> _What you have to do_
Retype all the data word for word.
# # # #
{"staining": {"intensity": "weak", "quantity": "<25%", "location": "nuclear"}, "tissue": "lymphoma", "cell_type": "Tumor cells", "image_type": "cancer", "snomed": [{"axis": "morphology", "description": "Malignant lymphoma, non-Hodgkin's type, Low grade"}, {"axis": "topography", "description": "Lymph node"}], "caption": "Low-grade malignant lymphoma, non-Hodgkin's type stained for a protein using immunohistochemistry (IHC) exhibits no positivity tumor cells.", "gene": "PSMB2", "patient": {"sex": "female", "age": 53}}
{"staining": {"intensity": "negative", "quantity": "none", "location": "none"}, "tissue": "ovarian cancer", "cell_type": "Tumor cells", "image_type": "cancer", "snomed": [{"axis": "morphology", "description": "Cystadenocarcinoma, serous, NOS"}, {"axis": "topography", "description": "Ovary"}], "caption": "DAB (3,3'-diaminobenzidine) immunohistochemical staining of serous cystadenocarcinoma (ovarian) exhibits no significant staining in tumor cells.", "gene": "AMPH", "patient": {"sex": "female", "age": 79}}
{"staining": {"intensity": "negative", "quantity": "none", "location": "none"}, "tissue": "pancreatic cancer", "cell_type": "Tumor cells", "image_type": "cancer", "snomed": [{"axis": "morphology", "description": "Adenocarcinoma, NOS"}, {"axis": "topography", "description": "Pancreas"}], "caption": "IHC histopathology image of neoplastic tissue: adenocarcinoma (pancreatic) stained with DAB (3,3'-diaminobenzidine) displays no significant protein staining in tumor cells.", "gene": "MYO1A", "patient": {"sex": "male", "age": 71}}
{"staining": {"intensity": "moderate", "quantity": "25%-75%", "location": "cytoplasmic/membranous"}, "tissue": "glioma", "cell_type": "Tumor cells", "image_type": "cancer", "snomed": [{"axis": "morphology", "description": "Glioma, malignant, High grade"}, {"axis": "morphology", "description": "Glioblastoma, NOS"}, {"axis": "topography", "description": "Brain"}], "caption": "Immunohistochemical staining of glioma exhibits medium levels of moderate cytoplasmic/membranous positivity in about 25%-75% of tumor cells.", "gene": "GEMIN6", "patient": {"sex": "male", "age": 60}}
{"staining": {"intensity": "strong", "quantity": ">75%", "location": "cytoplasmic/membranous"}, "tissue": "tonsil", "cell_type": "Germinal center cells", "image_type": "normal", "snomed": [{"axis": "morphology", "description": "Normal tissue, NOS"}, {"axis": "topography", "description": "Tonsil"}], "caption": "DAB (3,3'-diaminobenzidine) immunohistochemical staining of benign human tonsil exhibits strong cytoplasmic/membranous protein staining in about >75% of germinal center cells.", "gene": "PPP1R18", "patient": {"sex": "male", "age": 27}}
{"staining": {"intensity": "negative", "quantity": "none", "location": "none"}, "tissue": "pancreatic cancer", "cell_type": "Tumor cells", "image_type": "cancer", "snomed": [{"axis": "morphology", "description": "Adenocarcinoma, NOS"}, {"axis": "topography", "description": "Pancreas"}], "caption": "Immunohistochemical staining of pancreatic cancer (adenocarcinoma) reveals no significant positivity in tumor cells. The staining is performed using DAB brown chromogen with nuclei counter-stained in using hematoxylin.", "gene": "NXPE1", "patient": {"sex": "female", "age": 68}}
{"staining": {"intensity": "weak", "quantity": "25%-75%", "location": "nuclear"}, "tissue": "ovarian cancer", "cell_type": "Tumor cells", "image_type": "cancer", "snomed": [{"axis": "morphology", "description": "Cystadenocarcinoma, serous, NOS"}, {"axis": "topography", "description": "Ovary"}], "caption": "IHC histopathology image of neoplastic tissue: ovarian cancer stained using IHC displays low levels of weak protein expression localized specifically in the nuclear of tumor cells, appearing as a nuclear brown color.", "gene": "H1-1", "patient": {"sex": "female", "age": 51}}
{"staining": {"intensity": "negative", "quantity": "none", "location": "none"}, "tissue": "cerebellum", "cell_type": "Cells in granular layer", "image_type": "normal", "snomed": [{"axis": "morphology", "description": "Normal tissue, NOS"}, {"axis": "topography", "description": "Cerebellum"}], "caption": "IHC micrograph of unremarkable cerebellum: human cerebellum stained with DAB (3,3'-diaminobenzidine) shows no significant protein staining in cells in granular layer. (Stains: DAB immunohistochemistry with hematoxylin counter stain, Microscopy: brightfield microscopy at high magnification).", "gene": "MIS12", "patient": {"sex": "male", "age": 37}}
# # # #
> _Exercise solution_
{"staining": {"intensity": "weak", "quantity": "<25%", "location": "nuclear"}, "tissue": "lymphoma", "cell_type": "Tumor cells", "image_type": "cancer", "snomed": [{"axis": "morphology", "description": "Malignant lymphoma, non-Hodgkin's type, Low grade"}, {"axis": "topography", "description": "Lymph node"}], "caption": "Low-grade malignant lymphoma, non-Hodgkin's type stained for a protein using immunohistochemistry (IHC) exhibits no positivity tumor cells.", "gene": "PSMB2", "patient": {"sex": "female", "age": 53}}
{"staining": {"intensity": "negative", "quantity": "none", "location": "none"}, "tissue": "ovarian cancer", "cell_type": "Tumor cells", "image_type": "cancer", "snomed": [{"axis": "morphology", "description": "Cystadenocarcinoma, serous, NOS"}, {"axis": "topography", "description": "Ovary"}], "caption": "DAB (3,3'-diaminobenzidine) immunohistochemical staining of serous cystadenocarcinoma (ovarian) exhibits no significant staining in tumor cells.", "gene": "AMPH", "patient": {"sex": "female", "age": 79}}
{"staining": {"intensity": "negative", "quantity": "none", "location": "none"}, "tissue": "pancreatic cancer", "cell_type": "Tumor cells", "image_type": "cancer", "snomed": [{"axis": "morphology", "description": "Adenocarcinoma, NOS"}, {"axis": "topography", "description": "Pancreas"}], "caption": "IHC histopathology image of neoplastic tissue: adenocarcinoma (pancreatic) stained with DAB (3,3'-diaminobenzidine) displays no significant protein staining in tumor cells.", "gene": "MYO1A", "patient": {"sex": "male", "age": 71}}
{"staining": {"intensity": "moderate", "quantity": "25%-75%", "location": "cytoplasmic/membranous"}, "tissue": "glioma", "cell_type": "Tumor cells", "image_type": "cancer", "snomed": [{"axis": "morphology", "description": "Glioma, malignant, High grade"}, {"axis": "morphology", "description": "Glioblastoma, NOS"}, {"axis": "topography", "description": "Brain"}], "caption": "Immunohistochemical staining of glioma exhibits medium levels of moderate cytoplasmic/membranous positivity in about 25%-75% of tumor cells.", "gene": "GEMIN6", "patient": {"sex": "male", "age": 60}}
{"staining": {"intensity": "strong", "quantity": ">75%", "location": "cytoplasmic/membranous"}, "tissue": "tonsil", "cell_type": "Germinal center cells", "image_type": "normal", "snomed": [{"axis": "morphology", "description": "Normal tissue, NOS"}, {"axis": "topography", "description": "Tonsil"}], "caption": "DAB (3,3'-diaminobenzidine) immunohistochemical staining of benign human tonsil exhibits strong cytoplasmic/membranous protein staining in about >75% of germinal center cells.", "gene": "PPP1R18", "patient": {"sex": "male", "age": 27}}
{"staining": {"intensity": "negative", "quantity": "none", "location": "none"}, "tissue": "pancreatic cancer", "cell_type": "Tumor cells", "image_type": "cancer", "snomed": [{"axis": "morphology", "description": "Adenocarcinoma, NOS"}, {"axis": "topography", "description": "Pancreas"}], "caption": "Immunohistochemical staining of pancreatic cancer (adenocarcinoma) reveals no significant positivity in tumor cells. The staining is performed using DAB brown chromogen with nuclei counter-stained in using hematoxylin.", "gene": "NXPE1", "patient": {"sex": "female", "age": 68}}
{"staining": {"intensity": "weak", "quantity": "25%-75%", "location": "nuclear"}, "tissue": "ovarian cancer", "cell_type": "Tumor cells", "image_type": "cancer", "snomed": [{"axis": "morphology", "description": "Cystadenocarcinoma, serous, NOS"}, {"axis": "topography", "description": "Ovary"}], "caption": "IHC histopathology image of neoplastic tissue: ovarian cancer stained using IHC displays low levels of weak protein expression localized specifically in the nuclear of tumor cells, appearing as a nuclear brown color.", "gene": "H1-1", "patient": {"sex": "female", "age": 51}}
{"staining": {"intensity": "negative", "quantity": "none", "location": "none"}, "tissue": "cerebellum", "cell_type": "Cells in granular layer", "image_type": "normal", "snomed": [{"axis": "morphology", "description": "Normal tissue, NOS"}, {"axis": "topography", "description": "Cerebellum"}], "caption": "IHC micrograph of unremarkable cerebellum: human cerebellum stained with DAB (3,3'-diaminobenzidine) shows no significant protein staining in cells in granular layer. (Stains: DAB immunohistochemistry with hematoxylin counter stain, Microscopy: brightfield microscopy at high magnification).", "gene": "MIS12", "patient": {"sex": "male", "age": 37}}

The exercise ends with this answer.